On the street by the slab of Berlin Wall at the northern gates to Invalidensiedlung Frohnau is one of those orange pillars marking where someone was murdered trying to escape across the Berlin Wall from East Germany. This one is for Marienetta Jirkowsky, who was murdered in 1980 at the age of eighteen, shot in the stomach.
In ten years of Berlin, I think I’ve never intentionally taken a picture of the Berlin Wall. Other things Wall, yes, but the Wall itself still feels oppressively commodified on top of oversimplified significance. Up in Invalidensiedlung Frohnau, about to turn south for the last 40-something kilometre stretch to Neukölln, having a food stop and telling myself it’s not so far, this solitary chunk way out where no tourists would spend an hour just to get get there, it seemed appropriate on the day to take this one photo.
Me at the north gate of Invalidensiedlung Frohnau, mid-peanut butter sandwich. The Berlin grot layered and ablated and re-layered like sediment in cycles of wet and dry. Took fucking hours to clean.
The farthest northern point of the Berlin Wall, the site of Invalidensiedlung Frohnau. Whether coming from the west via the Stolpe fields or east via the cobblestone tracks of Waldgelände Frohnau (and the delightfully named Jägersteig), arriving amidst the brown brick houses and tree-lined streets, like a quiet town is a calming moment and one of those uniquely Berlin creep-outs. The north gate has these parallel troughs rutted into the concrete, which confused me the first time I rode through, then realised they look like the gouges of metal tank tracks.
Bike looking all sexy on the bridge. We have good times together.
I rode the Berliner Mauerweg yesterday, October 3rd, also Tag der Deutschen Einheit. A non-day and the 30th anniversary. The wall opened November 9th, which should be the national holiday, except it’s also Kristallnacht, when the Nazis burned Synagogues and carried out pogroms in Germany against Jews. Germany often finds itself in a double bind like this, and often fails to resolve it.
My ride, the second full circuit of the Mauerweg was something of a personal celebration, a gift to myself, 16 weeks since surgery, as well as seeing physically (and all the rest) where I’m at after that. A need to know where I am in myself. And I live in this city, with this history, write about the place, so it seemed a good day to spend thinking about and moving through all this, all the people. The weather eased a little after the last days of constant rain, but still, 170km of wet, rainy, cold, windy of the mostly headwind type, muddy, dirty, actually quite grim and challenging, and very much at my physical and emotional limits. Mentally I seemed to be blasé, other than concerned with how close physically I was to the edge for the latter half. This, and writing apparently are my art-ing right now.

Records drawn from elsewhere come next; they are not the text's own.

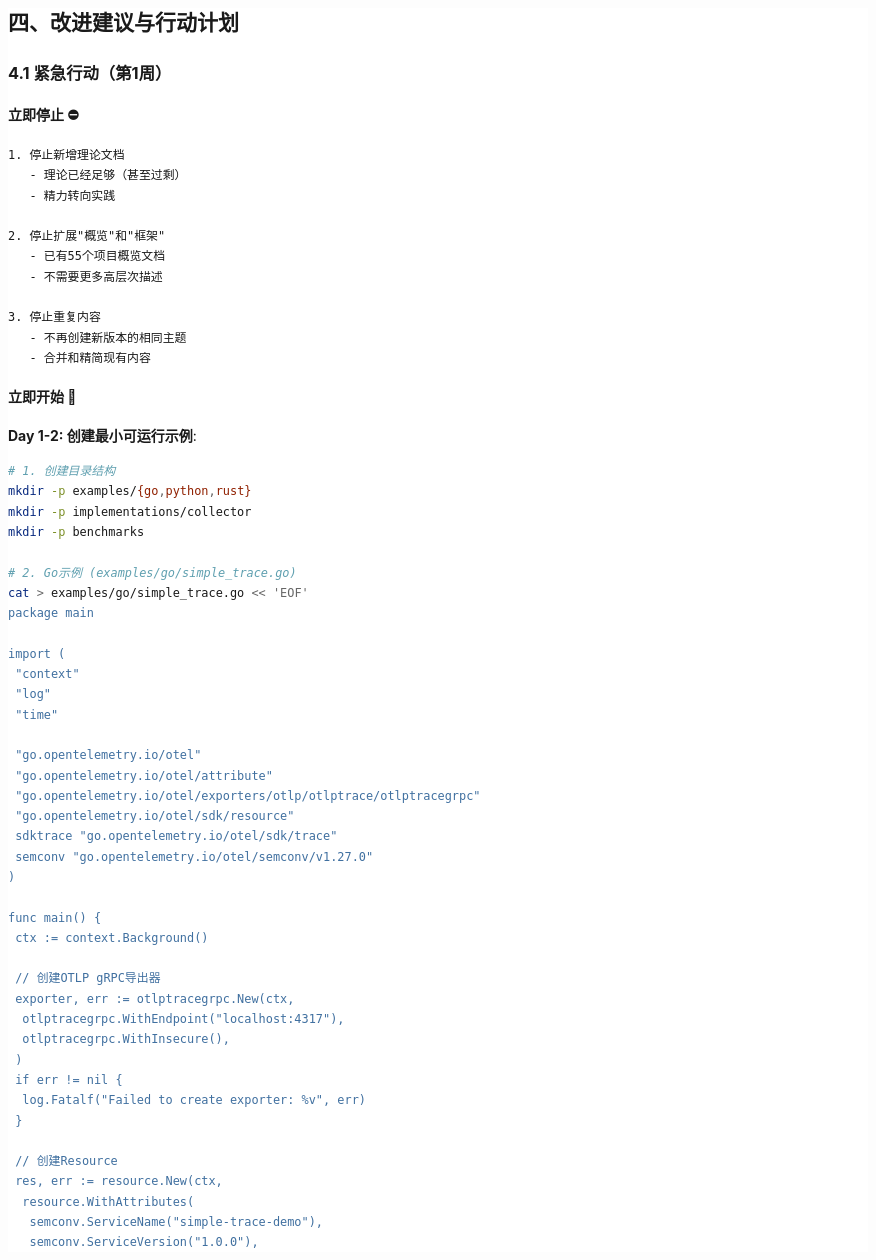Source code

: 
## 四、改进建议与行动计划

### 4.1 紧急行动（第1周）

#### 立即停止 ⛔

```text
1. 停止新增理论文档
   - 理论已经足够（甚至过剩）
   - 精力转向实践

2. 停止扩展"概览"和"框架"
   - 已有55个项目概览文档
   - 不需要更多高层次描述

3. 停止重复内容
   - 不再创建新版本的相同主题
   - 合并和精简现有内容
```

#### 立即开始 🚀

**Day 1-2: 创建最小可运行示例**:

```bash
# 1. 创建目录结构
mkdir -p examples/{go,python,rust}
mkdir -p implementations/collector
mkdir -p benchmarks

# 2. Go示例 (examples/go/simple_trace.go)
cat > examples/go/simple_trace.go << 'EOF'
package main

import (
 "context"
 "log"
 "time"

 "go.opentelemetry.io/otel"
 "go.opentelemetry.io/otel/attribute"
 "go.opentelemetry.io/otel/exporters/otlp/otlptrace/otlptracegrpc"
 "go.opentelemetry.io/otel/sdk/resource"
 sdktrace "go.opentelemetry.io/otel/sdk/trace"
 semconv "go.opentelemetry.io/otel/semconv/v1.27.0"
)

func main() {
 ctx := context.Background()

 // 创建OTLP gRPC导出器
 exporter, err := otlptracegrpc.New(ctx,
  otlptracegrpc.WithEndpoint("localhost:4317"),
  otlptracegrpc.WithInsecure(),
 )
 if err != nil {
  log.Fatalf("Failed to create exporter: %v", err)
 }

 // 创建Resource
 res, err := resource.New(ctx,
  resource.WithAttributes(
   semconv.ServiceName("simple-trace-demo"),
   semconv.ServiceVersion("1.0.0"),
```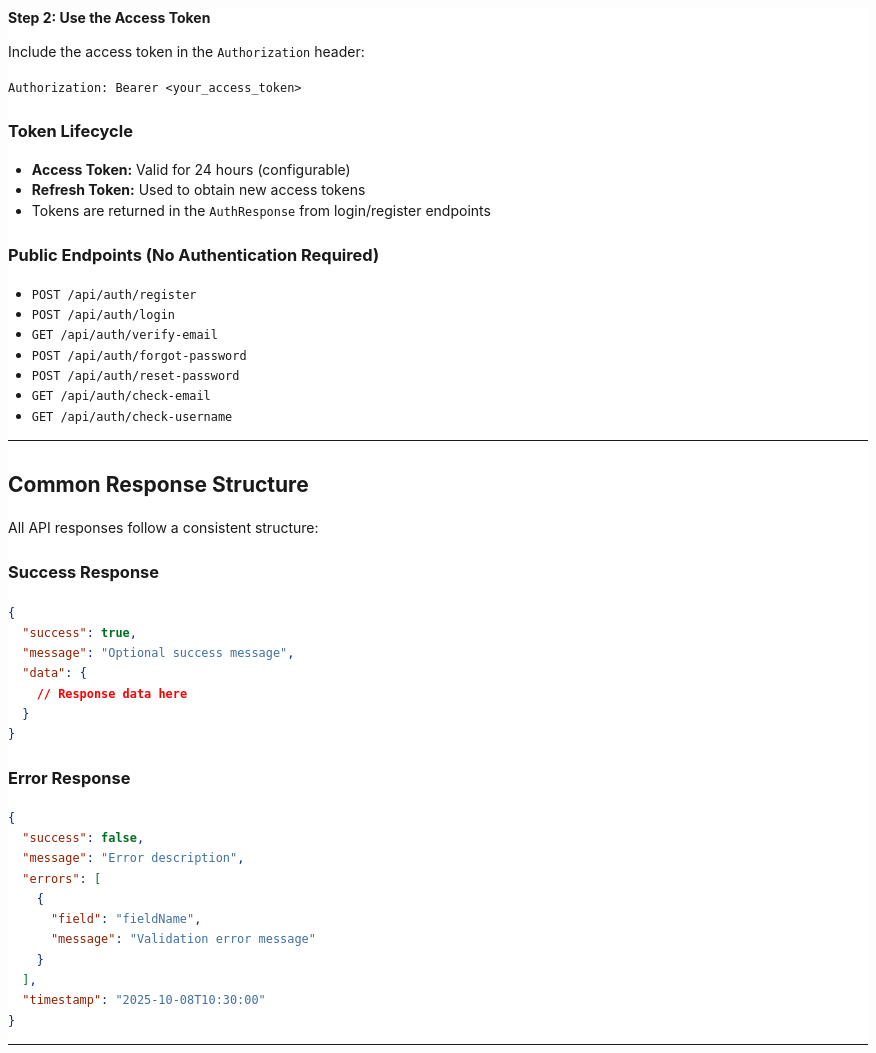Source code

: **Step 2: Use the Access Token**

Include the access token in the `Authorization` header:

```
Authorization: Bearer <your_access_token>
```

### Token Lifecycle

- **Access Token:** Valid for 24 hours (configurable)
- **Refresh Token:** Used to obtain new access tokens
- Tokens are returned in the `AuthResponse` from login/register endpoints

### Public Endpoints (No Authentication Required)

- `POST /api/auth/register`
- `POST /api/auth/login`
- `GET /api/auth/verify-email`
- `POST /api/auth/forgot-password`
- `POST /api/auth/reset-password`
- `GET /api/auth/check-email`
- `GET /api/auth/check-username`

---

## Common Response Structure

All API responses follow a consistent structure:

### Success Response

```json
{
  "success": true,
  "message": "Optional success message",
  "data": {
    // Response data here
  }
}
```

### Error Response

```json
{
  "success": false,
  "message": "Error description",
  "errors": [
    {
      "field": "fieldName",
      "message": "Validation error message"
    }
  ],
  "timestamp": "2025-10-08T10:30:00"
}
```

---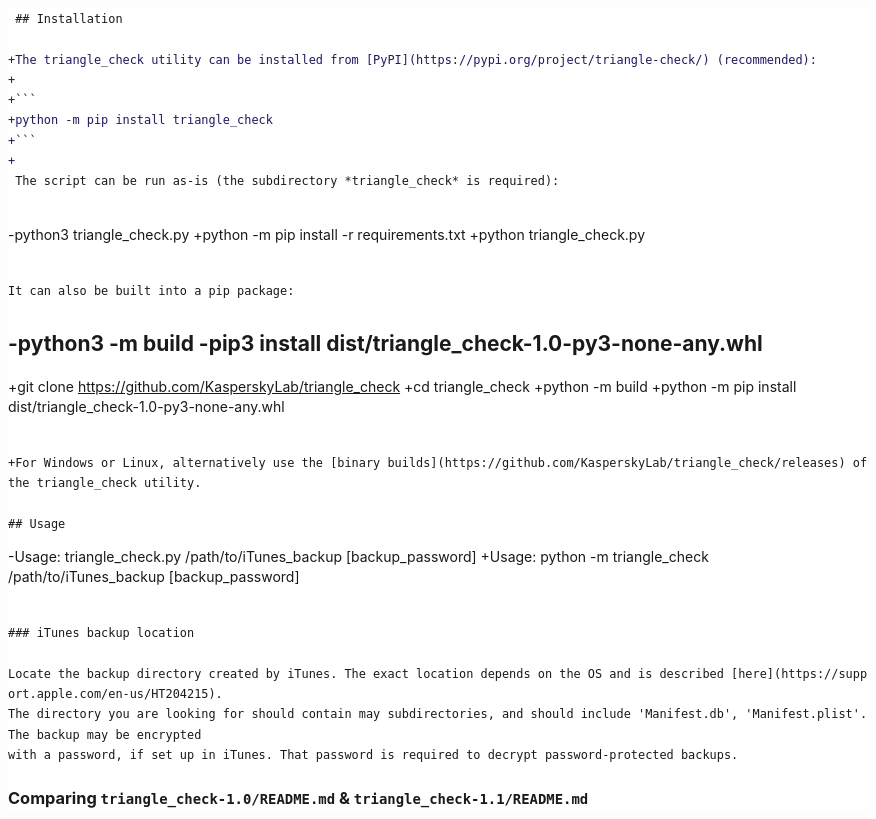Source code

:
 ```diff
 ## Installation
 
+The triangle_check utility can be installed from [PyPI](https://pypi.org/project/triangle-check/) (recommended):
+
+```
+python -m pip install triangle_check
+```
+
 The script can be run as-is (the subdirectory *triangle_check* is required):
 
 ```
-python3 triangle_check.py 
+python -m pip install -r requirements.txt
+python triangle_check.py 
 ```
 
 It can also be built into a pip package:
 
 ```
-python3 -m build
-pip3 install dist/triangle_check-1.0-py3-none-any.whl
-
+git clone https://github.com/KasperskyLab/triangle_check
+cd triangle_check
+python -m build
+python -m pip install dist/triangle_check-1.0-py3-none-any.whl
 ```
 
+For Windows or Linux, alternatively use the [binary builds](https://github.com/KasperskyLab/triangle_check/releases) of the triangle_check utility.  
 
 ## Usage
 
 ```
-Usage: triangle_check.py /path/to/iTunes_backup [backup_password]
+Usage: python -m triangle_check /path/to/iTunes_backup [backup_password]
 ```
 
 ### iTunes backup location
 
 Locate the backup directory created by iTunes. The exact location depends on the OS and is described [here](https://support.apple.com/en-us/HT204215).
 The directory you are looking for should contain may subdirectories, and should include 'Manifest.db', 'Manifest.plist'. The backup may be encrypted
 with a password, if set up in iTunes. That password is required to decrypt password-protected backups.
```

### Comparing `triangle_check-1.0/README.md` & `triangle_check-1.1/README.md`

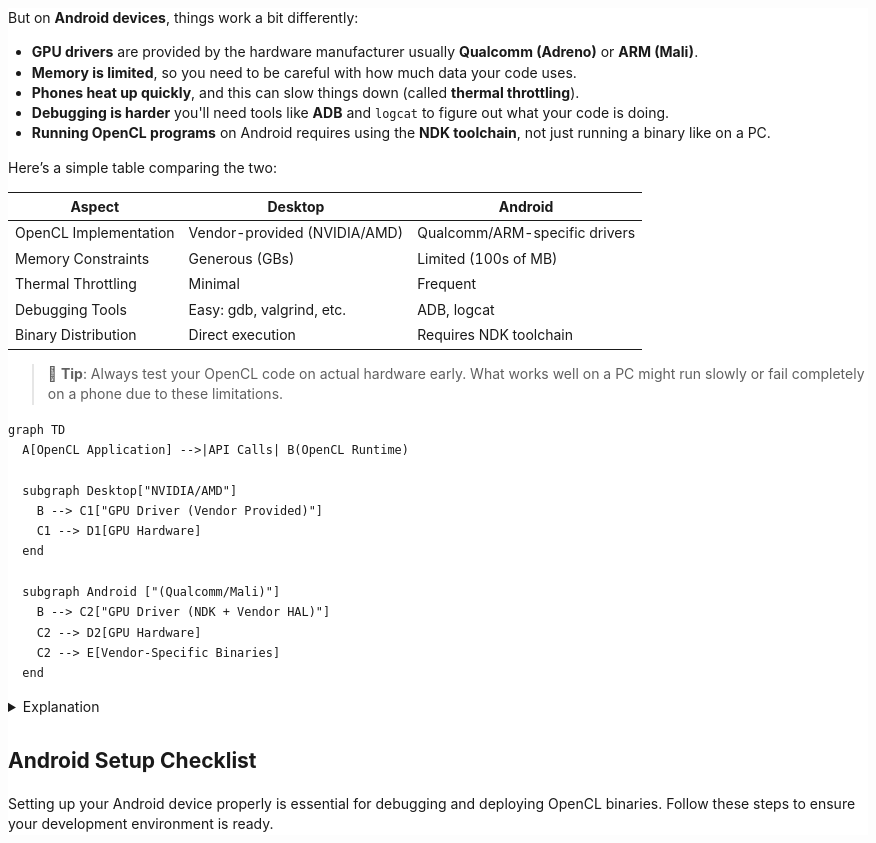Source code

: But on **Android devices**, things work a bit differently:

* **GPU drivers** are provided by the hardware manufacturer usually **Qualcomm (Adreno)** or **ARM (Mali)**.
* **Memory is limited**, so you need to be careful with how much data your code uses.
* **Phones heat up quickly**, and this can slow things down (called **thermal throttling**).
* **Debugging is harder** you'll need tools like **ADB** and `logcat` to figure out what your code is doing.
* **Running OpenCL programs** on Android requires using the **NDK toolchain**, not just running a binary like on a PC.

Here’s a simple table comparing the two:

| Aspect                | Desktop                      | Android                       |
| --------------------- | ---------------------------- | ----------------------------- |
| OpenCL Implementation | Vendor-provided (NVIDIA/AMD) | Qualcomm/ARM-specific drivers |
| Memory Constraints    | Generous (GBs)               | Limited (100s of MB)          |
| Thermal Throttling    | Minimal                      | Frequent                      |
| Debugging Tools       | Easy: gdb, valgrind, etc.    | ADB, logcat                   |
| Binary Distribution   | Direct execution             | Requires NDK toolchain        |

> 📝 **Tip**: Always test your OpenCL code on actual hardware early. What works well on a PC might run slowly or fail completely on a phone due to these limitations.

```mermaid
graph TD
  A[OpenCL Application] -->|API Calls| B(OpenCL Runtime)

  subgraph Desktop["NVIDIA/AMD"]
    B --> C1["GPU Driver (Vendor Provided)"]
    C1 --> D1[GPU Hardware]
  end

  subgraph Android ["(Qualcomm/Mali)"]
    B --> C2["GPU Driver (NDK + Vendor HAL)"]
    C2 --> D2[GPU Hardware]
    C2 --> E[Vendor-Specific Binaries]
  end
```
<details><summary> Explanation</summary></details>

<div>
    <AdBanner />
</div>


## Android Setup Checklist

Setting up your Android device properly is essential for debugging and deploying OpenCL binaries. Follow these steps to ensure your development environment is ready.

Here’s Bike, in her / their element, propped up on the bridge at Kontrollpunkt Dreilinden, another of my favourite parts of the Mauerweg, 3 kilometres of — once again — sand track through forest where the old Autobahn ran stopping dead on the south end of the bridge in a tank trap, to continue via Albrechts Teerofen along the canal like being far out in the countryside. Last time I was here was with Gala back in March, making a short film.